### İş kalemi 1
Yargıtay kararında iki nokta üst üsteden hemen önce gelen bütün alan adlarını sıralayın.
### İş kalemi 2
Lütfen Yargıtay kararında "Abaküs Yazılım" ile "E.  ,  2022/8446 K." arasındaki bölümü, bu ifadeler de dahil olmak üzere, hiç değiştirmeden tekrarlayın.

Yargıtay 9. Hukuk Dairesi 2022/7631 Esas 2022/8446 Karar Sayılı İlamı

Abaküs Yazılım
9. Hukuk Dairesi
Esas No: 2022/7631
Karar No: 2022/8446
Karar Tarihi: 29.06.2022

Yargıtay 9. Hukuk Dairesi 2022/7631 Esas 2022/8446 Karar Sayılı İlamı

9. Hukuk Dairesi         2022/7631 E.  ,  2022/8446 K.

    "İçtihat Metni"



    BÖLGE ADLİYE
    MAHKEMESİ : ... 9. Hukuk Dairesi
    DAVA TÜRÜ : TAZMİNAT

    İLK DERECE
    MAHKEMESİ : ... 2. İş Mahkemesi

    Taraflar arasındaki tazminat davasından dolayı yapılan yargılama sonunda İlk Derece Mahkemesince davanın kısmen kabulüne karar verilmiştir.

    Kararın taraflar vekilleri tarafından istinaf edilmesi üzerine, Bölge Adliye Mahkemesince başvurunun esastan reddine karar verilmiştir.

### Verilen bilgiler

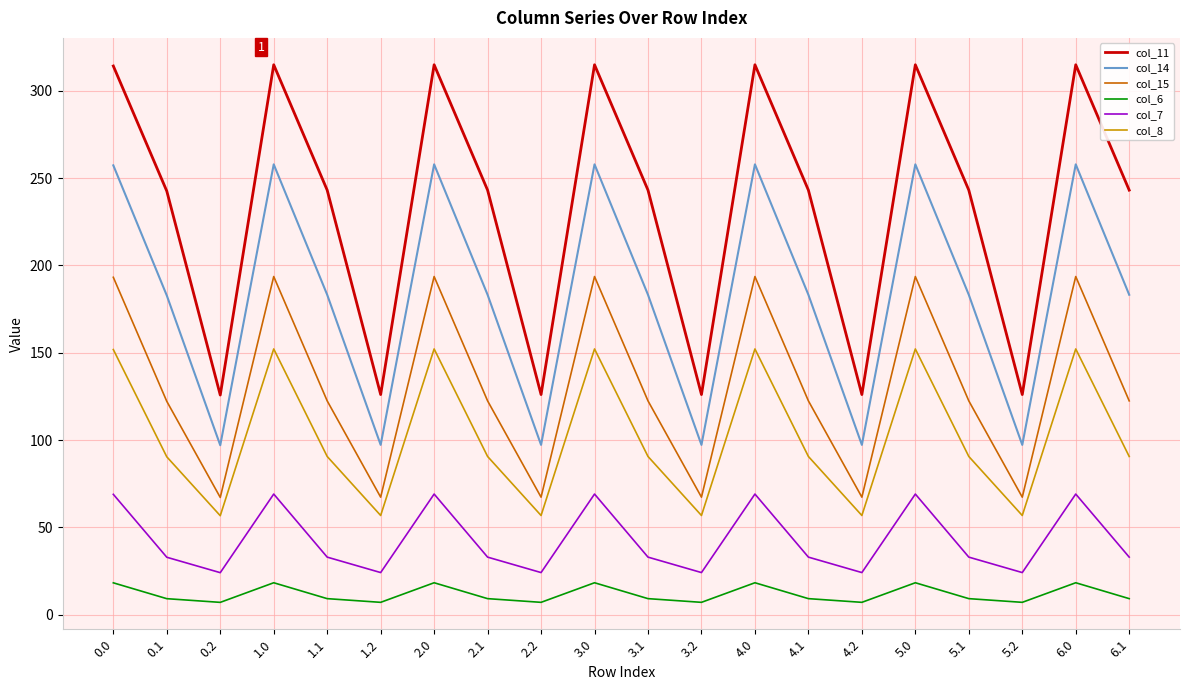

Is it true that col_11 equals 126.1 at 3.2?

True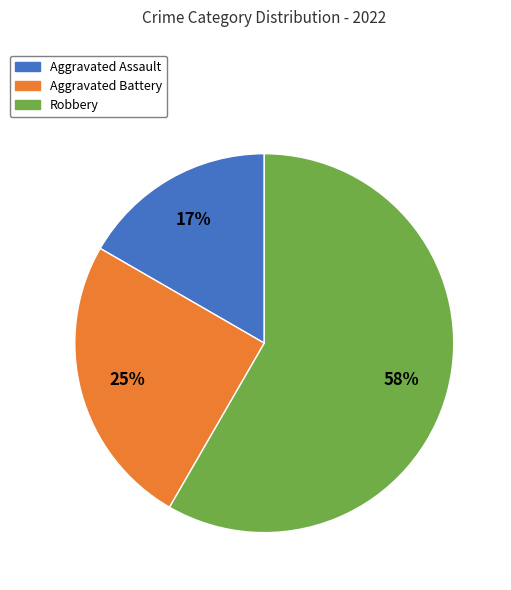

What percentage is the Aggravated Assault slice, to the nearest percent?

17%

### Cevap 1
Esas No
Karar No
Karar Tarihi
BÖLGE ADLİYE MAHKEMESİ
DAVA TÜRÜ
İLK DERECE MAHKEMESİ

### Cevap 2
Abaküs Yazılım
9. Hukuk Dairesi
Esas No: 2022/7631
Karar No: 2022/8446
Karar Tarihi: 29.06.2022

Yargıtay 9. Hukuk Dairesi 2022/7631 Esas 2022/8446 Karar Sayılı İlamı

9. Hukuk Dairesi         2022/7631 E.  ,  2022/8446 K.